Waiting for the Ninth Planet Found?
Sciencelovers - Two astronomers say they have found evidence of a planet about 10 times the mass of Earth is hiding on the outside of our solar system, in orbit are not closer than 200 times the distance between the sun and earth. DijulukiPlanet to Nine, this object is not visible directly. However, Konstantin Batygin and Mike Brown of the California Institute of Technology in Pasadena have concluded existence of other strange orbits, of objects smaller.
Had this planet is confirmed, then he could steal the crown that was once used by Pluto. Ironically, Brown, who called himself "plutokiller" on Twitter, was instrumental in removing the crown of ninth planet of Pluto, because in 2005, Brown discovered an object about the size of Pluto, now known as Eris, in areas far from the solar system called Kuiper belt, which led to the reclassification of two objects as dwarf planets.
Brown and the other astronomers and continue exploring the Kuiper belt and have found a lot of small objects. One of them, called 2012 VP113, which was found in 2014, opening the possibility of a large distant planet, after astronomers realized that in a strange orbit aligned with a group of other objects. Now Brown and Batygin have studied this orbit in detail and found that six others follow an elliptical orbit that point to the same direction and equally tilt away from the field of the solar system.
"It's almost like having six needle on a clock that everything moves at a different pace, and when you saw it, they were all in the same place," Brown said in a press release announcing the discovery. The chances of it happening randomly is only 0.007 percent. "So we think there is something else that form these orbits."
According to the simulation, something that is a planet that orbits in the opposite side of the sun against all six of the smaller objects. Planet gravitational resonance between this and the other nine to keep everything in order.
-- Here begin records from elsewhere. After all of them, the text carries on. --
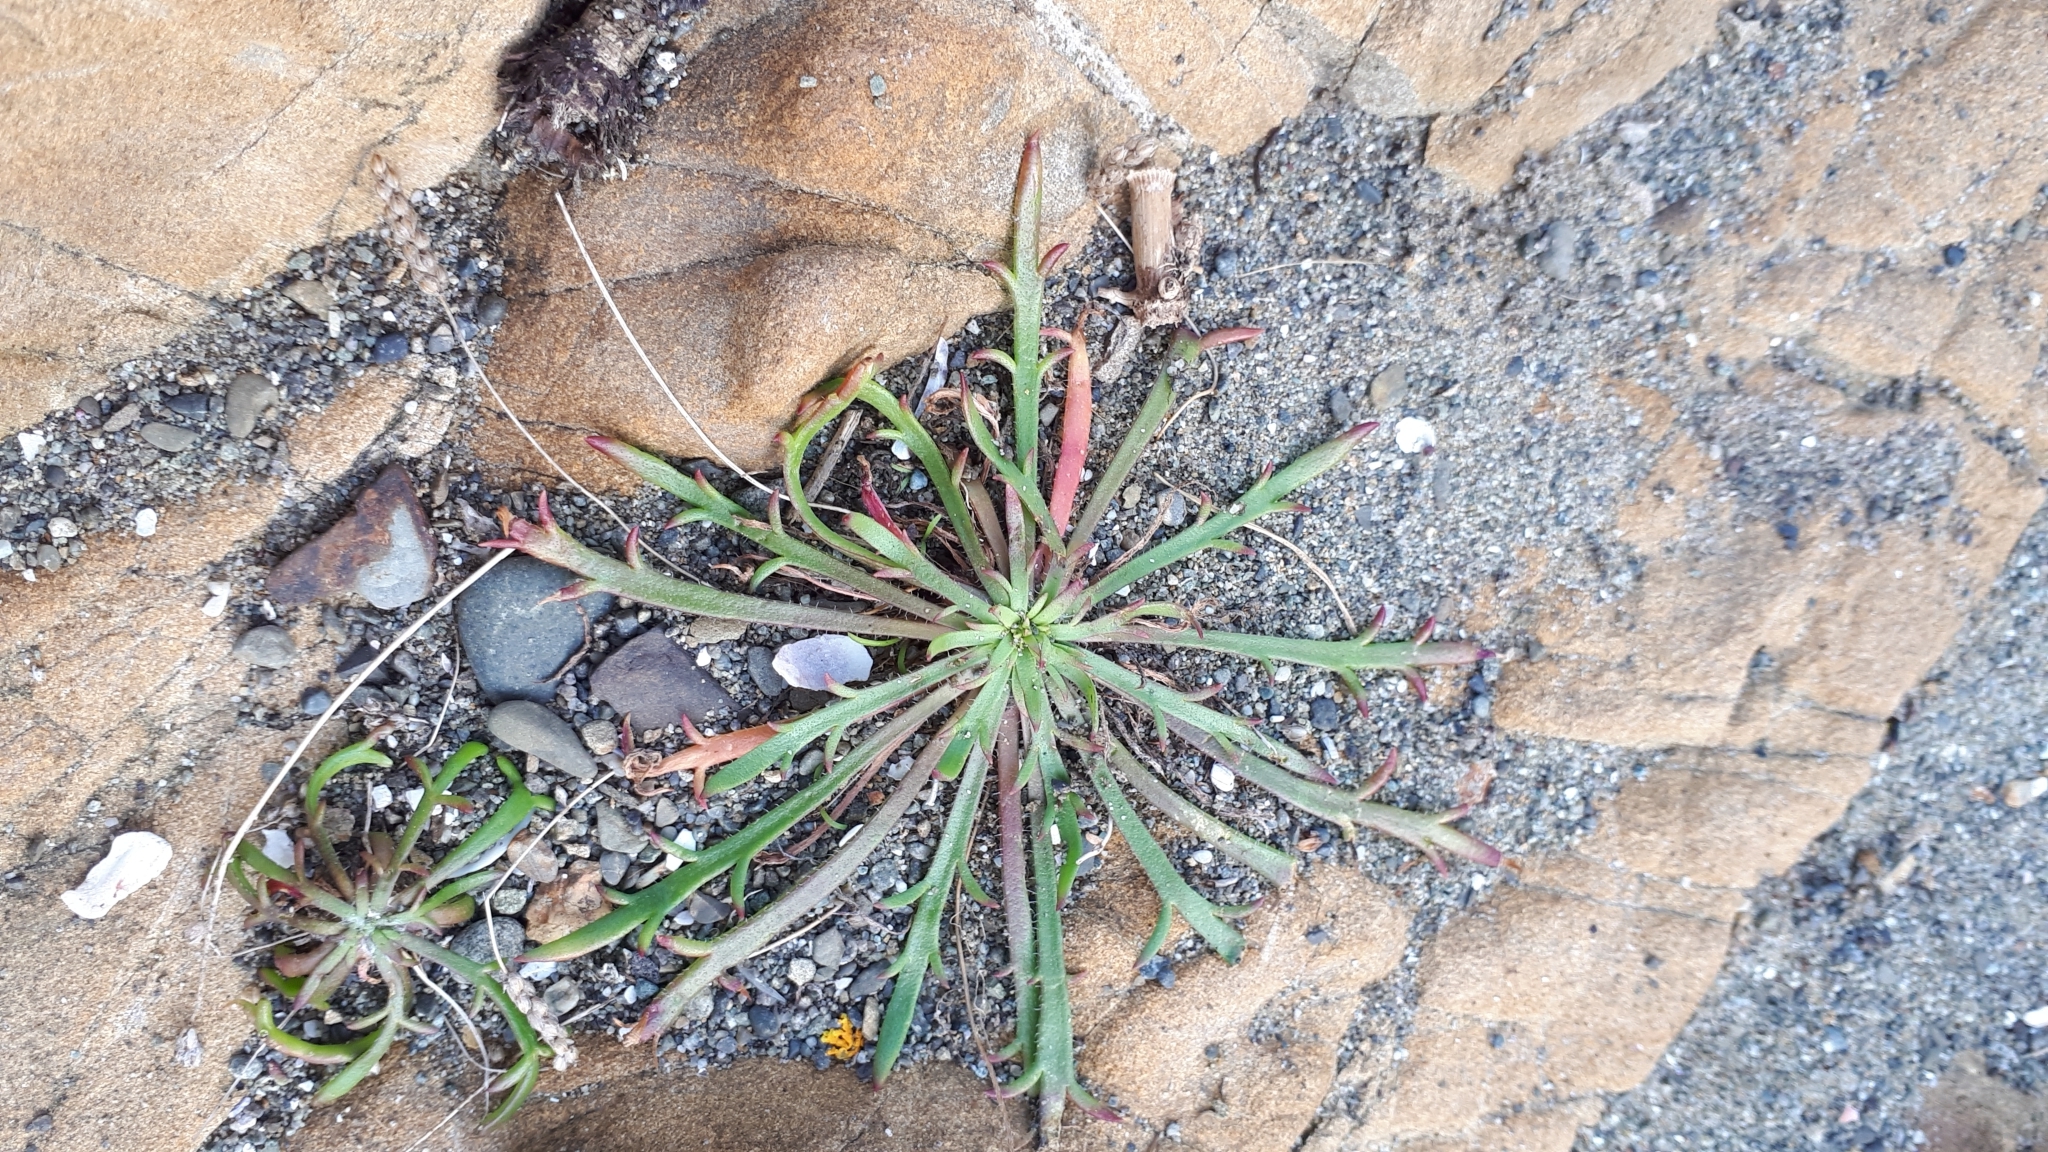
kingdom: Plantae
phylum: Tracheophyta
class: Magnoliopsida
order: Lamiales
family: Plantaginaceae
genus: Plantago
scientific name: Plantago coronopus
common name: Buck's-horn plantain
The planet's orbit extends far, at least 200 times farther than the distance the sun to the Earth, and it will take between 10,000 and 20,000 Earth years to complete a single orbit or one round.
Brown and Batygin have detailed their findings in a paper published in the Astronomical Journal January 20, 2016, but they do not have direct evidence for the existence of the new planet, which means it's time for other astronomers to point their telescopes and hunting.
"All the people who are angry and disappointed that Pluto no longer a planet can be happy to know that there is a real planet out there that can still be found," said Brown. "Now we can go and find the planet and makes the solar system has nine planets once more."